Yun v. Ford Motor Co.
Superior Court of New Jersey, Appellate Division, 1994.
276 N.J. Super. 142, 647 A.2d 841.
Prosser, pp. 314-319
Facts: The spare tire fell off of Yun’s van and rolled to the left side of the highway. Chang got out of Yun’s car and ran across the highway to get the spare tire. While running back, he got hit by a car and died. Yun sued a whole bunch of people. All of them got summary judgment except for the driver and owner of the car that hit Chang. Yun appealed the judgment.
Issue: Did the defendants’ negligence constitute the proximate cause of the harm to Chang?
Rule: The defendant shall not be found liable when a superseding cause other than the defendant’s negligence is responsible for the harm.
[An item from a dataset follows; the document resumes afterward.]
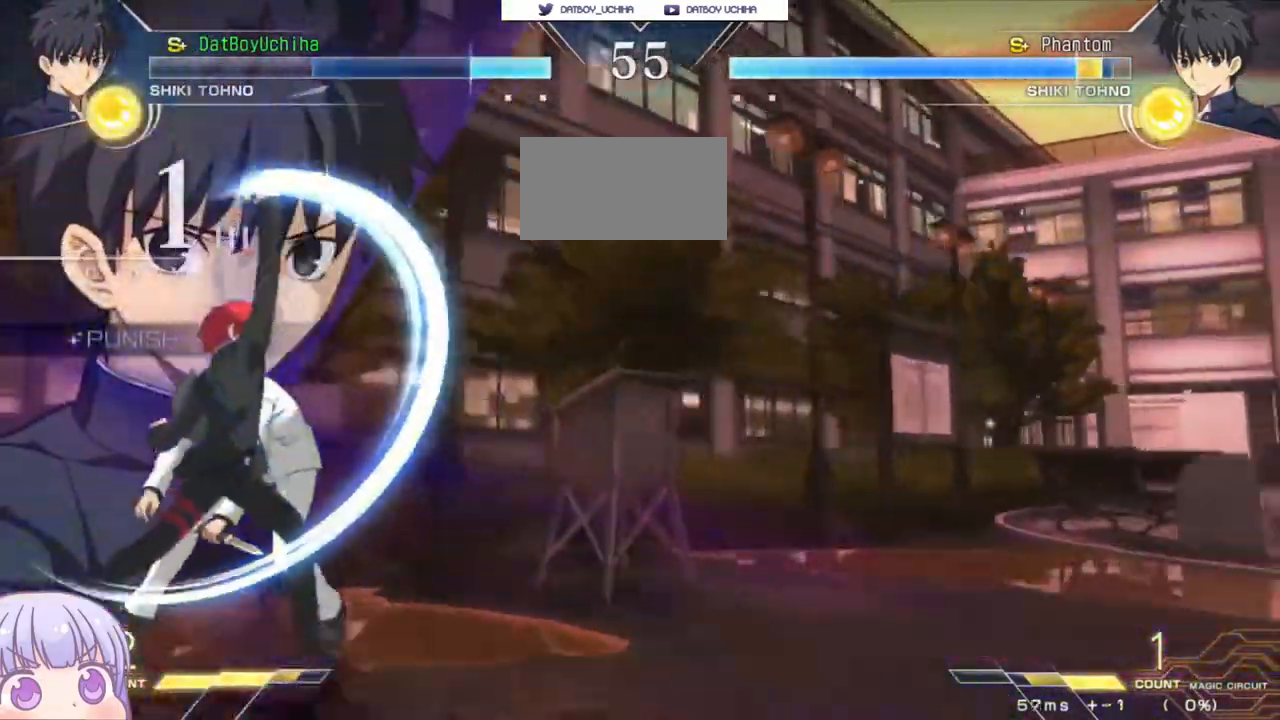
{"dt_ms": 500, "buttons": [], "left_stick": "center", "events": [[33, "TRIANGLE", "down"], [83, "TRIANGLE", "up"], [433, "R1", "down"], [467, "R1", "up"]]}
Analysis: The court basically says that Chang was really stupid and shouldn’t have gone running across the street. The court says that this unforeseeable conduct basically breaks the chain of proximate causation that might otherwise hold at least some of the defendants liable.
The dissent says that the case is not such a slam dunk that it should be taken away from a jury. The minority says it is debatable whether the defective spare tire assembly caused the plaintiff’s death. The judge makes the point that judges in general are more conservative than the public at large, and what seems unreasonable and imprudent to a judge might seem like reasonable behavior to the average person.
Conclusion: The dismissal of the suit was upheld, but the New Jersey Supreme Court later overturned the ruling of this court and reinstated the suit.